Крякнув, хозяин помотал головой, хлопнул себя по лбу и опрокинул штрафную. Затем выпили по четвертой, закусили, и Кононов решил, что надо бы восстановить метаболизм, уже отклонившийся от нормы. Трикси справился с этим за секунду, так что речи Кима были вполне разборчивы.

Я — гончий пес,

Пока я жив,

Все мчусь куда-то.

Куда, скажи?

Я — сокол быстрый,

Кружусь над полем,

Ищу чего-то…

Чего, скажи?

Икрамов долго размышлял и хмурился, являя напряженную работу мысли, потом лик его посветлел, а глаза озарились дивным сиянием.

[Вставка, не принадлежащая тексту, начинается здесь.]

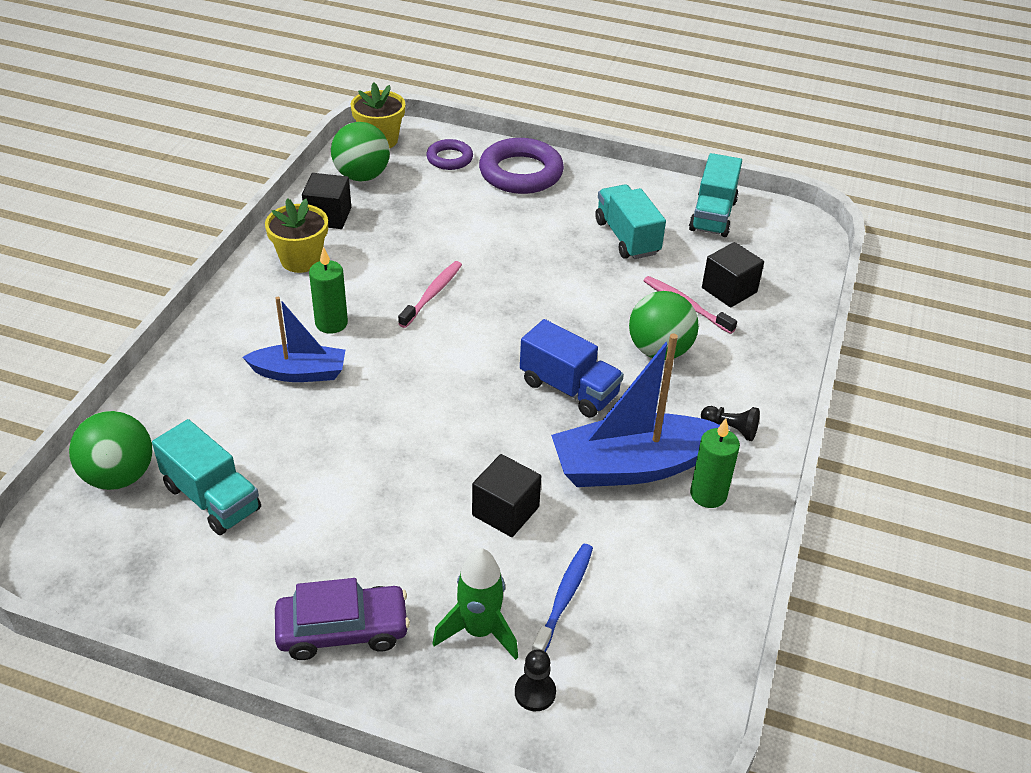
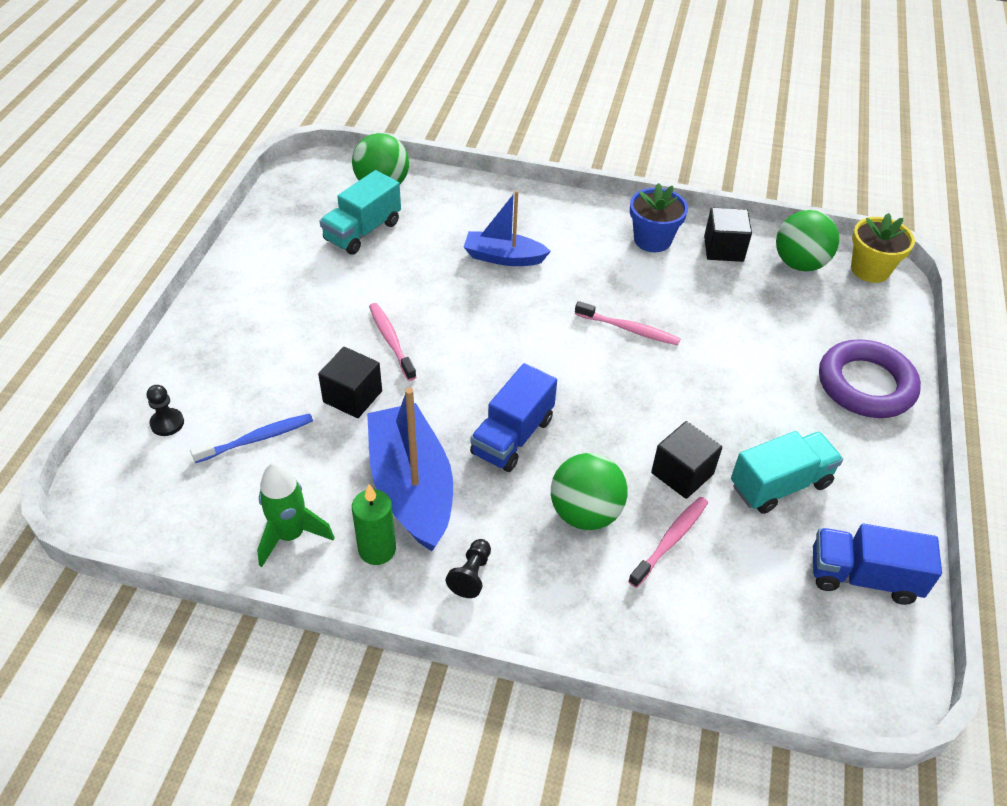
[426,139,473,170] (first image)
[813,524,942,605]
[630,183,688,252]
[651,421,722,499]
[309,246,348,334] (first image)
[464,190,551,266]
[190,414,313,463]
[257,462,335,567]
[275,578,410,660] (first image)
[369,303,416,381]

Шагнув к стене, увешанной клинками, он с нежностью погладил рукоять дамасской сабли, провел ладонью по чеканным ножнам и выдохнул: «Меч!» Он что-то пытался вспомнить, но этот процесс шел, кажется, нелегко; его зрачки то вспыхивали, то тускнели, морщины прорезали лоб, слова, едва родившись, таяли в безмолвии. «Мучается человек, — подумал Ким и предложил: — Помоги ему, Трикси!»